Cuando peor estaba todo, cuando la daban por sometida a la muerte viscosa del agua, de sus estertores últimos obtuvo la fuerza necesaria para salir a flote y de su cuerpo consumido, de su boca exhausta, con ese último suspiro luminoso, depositó sobre el caparazón de la sabia tortuga el barro que, apenas unos minutos atrás, sujeto todavía estaba a las raíces del gran manzano.
El recién rescatado limo extendido fue, a lo largo y ancho de la coriácea epidermis de la tortuga, por los demás animales del agua y el quelónido aumentó sus dimensiones hasta lo inconcebible. Un barro sagrado era el del gran manzano, un humus mágico, y en ese lodo venerable se dibujó las montañas y los ríos, los acantilados verticales y los lagos profundos; la tierra firme que hoy conocemos. Y en esa tierra firme que se nacía al mundo por entonces se estableció la madre y los cisnes recibieron su asueto merecido y luego ella, grácil progenitora fue de la raza humana. Pero los seres humanos rápido olvidamos porque nos resulta gratuito, desafortunadamente, olvidar el cuándo, el qué y el a quién deber agradecimiento.
Cuando tiembla lo terrestre, se abren profundas grietas en el pavimento y caen los edificios y las rocas inestables en los farallones verticales, la ciencia del hombre blanco habla del deslizarse entre sí de las placas tectónicas, terremoto le dice. El rojo sabe que el galápago se estira, que el quelónido está cambiando su postura.
Por su sacrificio, la Gente de la Casa Larga, los Haudenosaunee, la reconocen a ella como la abuela, a la insigne sapa, a la descomunal anfibia. Ella trajo consigo el barro primigenio desde el abisal precipicio acuoso, el lodo con que se fraguó el mundo, y su vida entregó en la empresa. Y por eso está prohibido hacerle daño.
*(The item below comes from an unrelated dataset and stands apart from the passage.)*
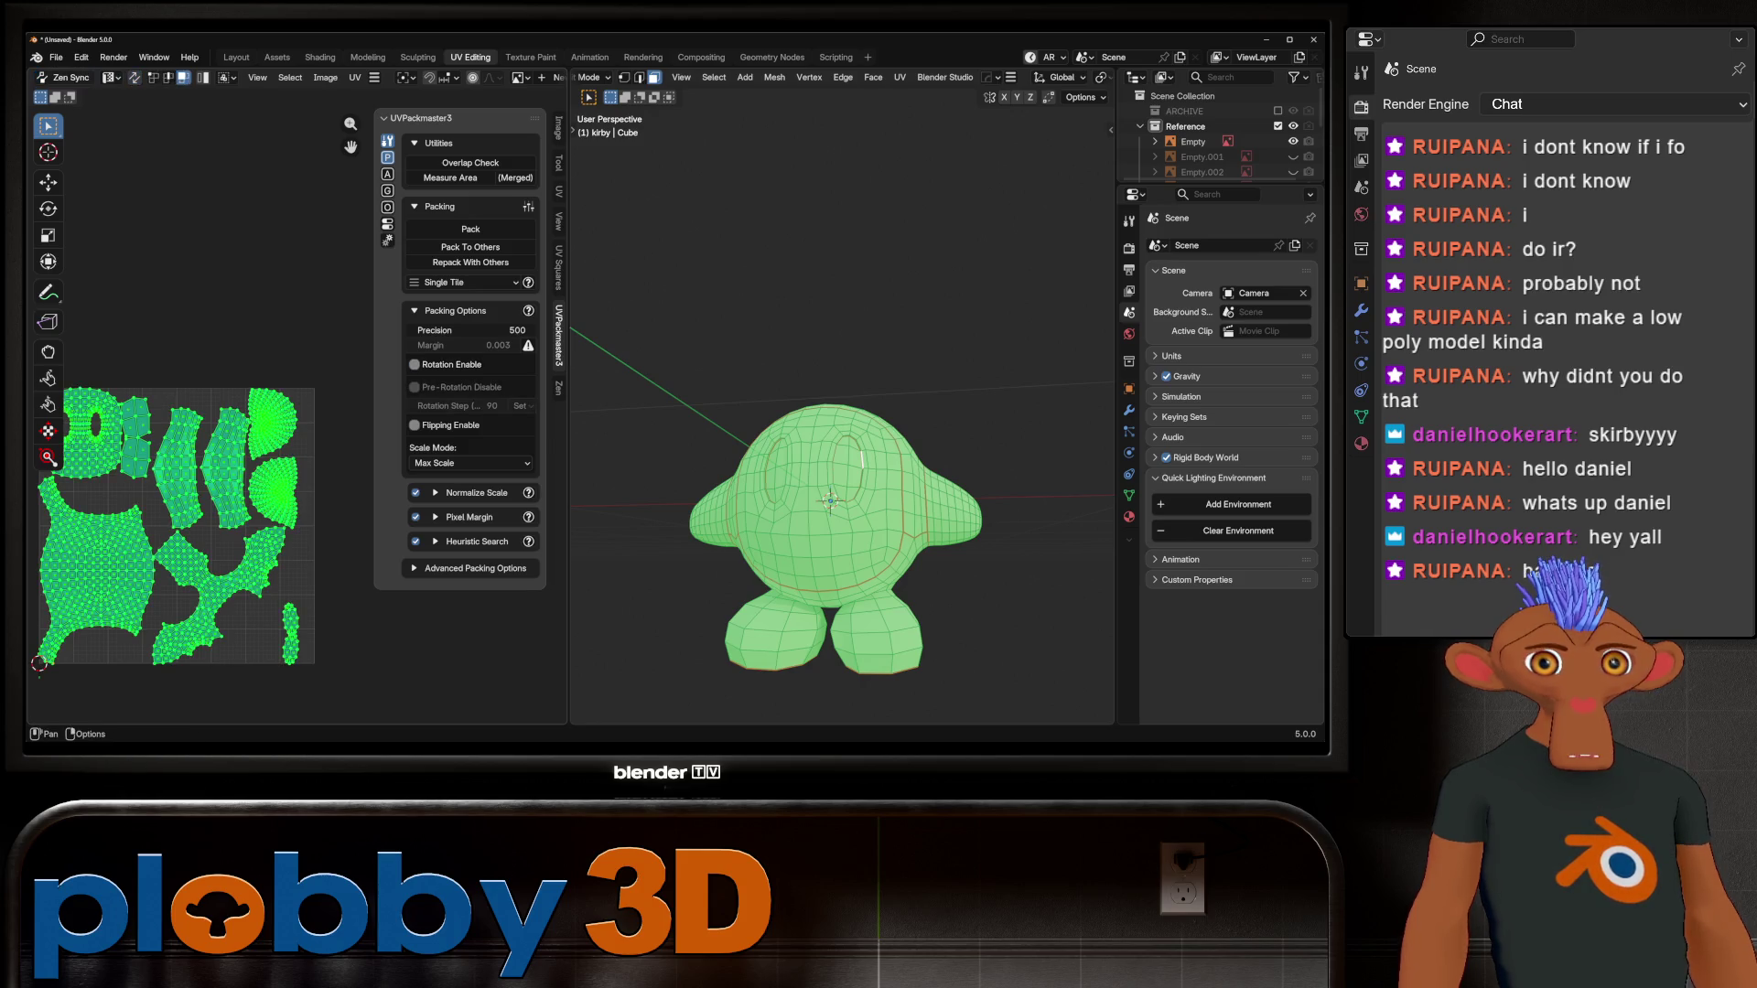
pyautogui.click(470, 228)
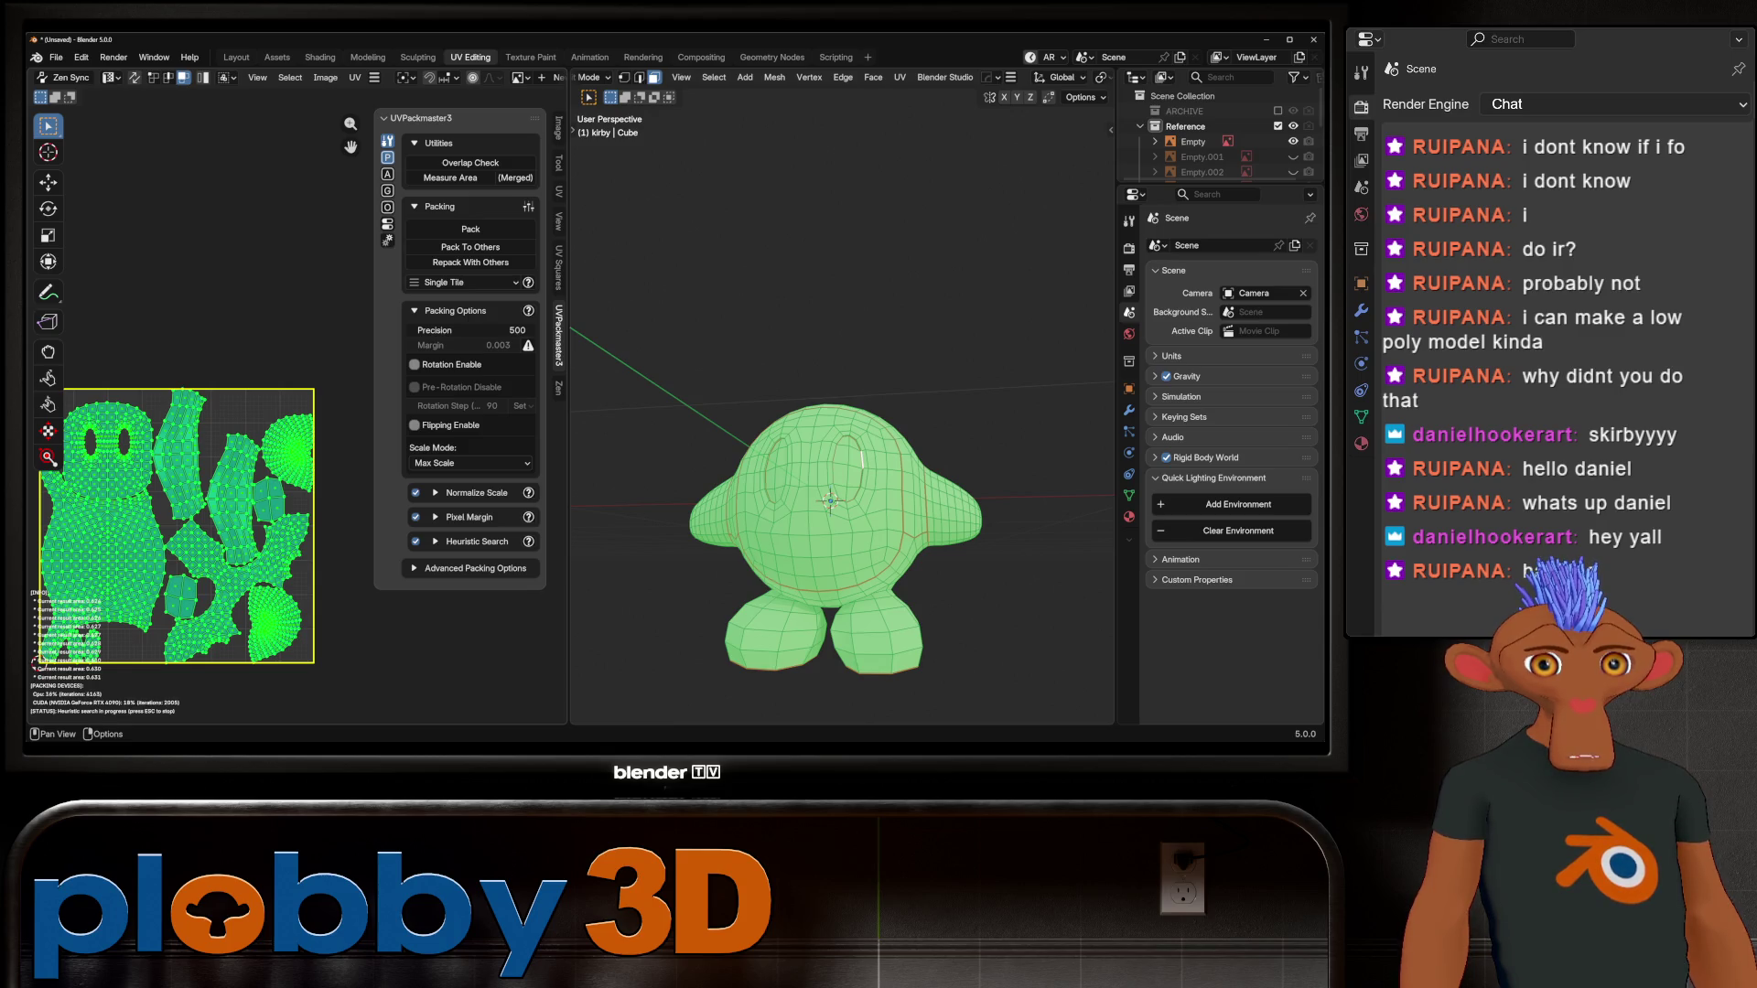
# Step: Return to Object Mode and apply Shade Auto Smooth to Kirby
pyautogui.press('Escape')
pyautogui.press('Tab')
Regresaba a Griegos. Era de noche, cerrada. Había dormido en el Alto de la Portera, en Orihuela del Tremedal, y atravesado, irredenta brisa en la carretera, los lugares de Noguera, Tramacastilla y Villar del Cobo y compartido con las gentes de la trashumancia en Guadalaviar. La jornada, la había navegado entre orquídeas con José Beneito y Begoña Sierra. En las jornadas organizadas por la Asociación de Empresarios Turísticos de la Sierra de Albarracín, había hendido mi entendimiento en las hieráticas magnánimas de la botánica. La felicidad había prendido en mis entrañas.
Regresaba a Griegos. Era nocturnidad manifiesta el paisaje, cerrada. Y ella posada estaba sobre la línea inmaculada que delimita el borde del carril, que define el inicio del mundo. Y yo la observé regia, su cuerpo perfecto me convocaba a detener mi montura metálica sin excusas, su cuerpo oscuro sobre la ringlera nívea. Y yo me detuve y tome sus proporciones en mis manos y la saqué del asfalto asesino en un torbellino respetuoso de emociones inenarrables; la devolví con ternura al orbe vegetal indescifrable.
En la noche sin fronteras un cárabo se pronunciaba certero, sin equívocos. Y yo me supe consciente, parte plena e indivisible del todo.
Sibbick, John, Espíritus, héroes y cazadores de la mitología de los indios norteamericanos, Anaya, Madrid, 1987.
Tehanetorens, Cuentos de los Indios Iroqueses, Miraguano Ediciones, Madrid, 1988.